** Extract to read follows **
The intrinsic matrix, extrinsic matrix, and distortion coefficients can be calculated from each image. The extrinsic matrix includes the rotation matrix and translation vector. For a stereo camera, the distortion coefficients include radial distortion k and tangential distortion p. The parameters and results obtained from the calibration of the stereo camera are shown in Table 1, and Fig. 7a,b below.
Datasets
In this experiment, as shown in Fig. 8, we choose seven different types of nails named d1 to d7. These seven types of nails include long nails, iron nails, sharp nails, thumbtacks, and push pins. To simulate real road scenes, seven road surfaces: smooth road, marble road, pavement road, dirt road, gravel road, asphalt road and grassy road are selected, and several factors such as, shadow occlusion, puddles, obstructions, overlapping nails, similar objects influence are also considered. We collected a total of 2100 images of road nails by the binocular camera to construct a dataset for YOLOv5n network. This dataset was annotated and cross validated by multiple experts using LabelMe a to ensure the accuracy of the annotated data. 75% of the images were randomly selected as the training set and the remaining 25% were used for test. The datasets collection process and some samples of the dataset are shown in Fig. 9.
Results analysis
To verify the effectiveness of the model designed in this paper, we established a training platform and deployed the trained model for validation. The experimental environment settings for model training and deployment are detailed in Table 2. Unless otherwise specified, the baseline model remains unchanged.
** End of Extract to read **
** Record extracts follows **
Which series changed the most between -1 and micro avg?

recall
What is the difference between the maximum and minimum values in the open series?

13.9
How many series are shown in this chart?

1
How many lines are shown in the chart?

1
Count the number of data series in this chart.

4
** End of Record extracts **
** Record extracts follows **
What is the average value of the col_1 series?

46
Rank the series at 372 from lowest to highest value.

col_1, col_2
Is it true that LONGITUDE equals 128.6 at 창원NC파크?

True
** End of Record extracts **
Try it
Translate this sentence from the text on stereo camera calibration and nail detection into French: "The extrinsic matrix includes the rotation matrix and translation vector." The items have no role in this work.

Expected output
La matrice extrinsèque comprend la matrice de rotation et le vecteur de translation.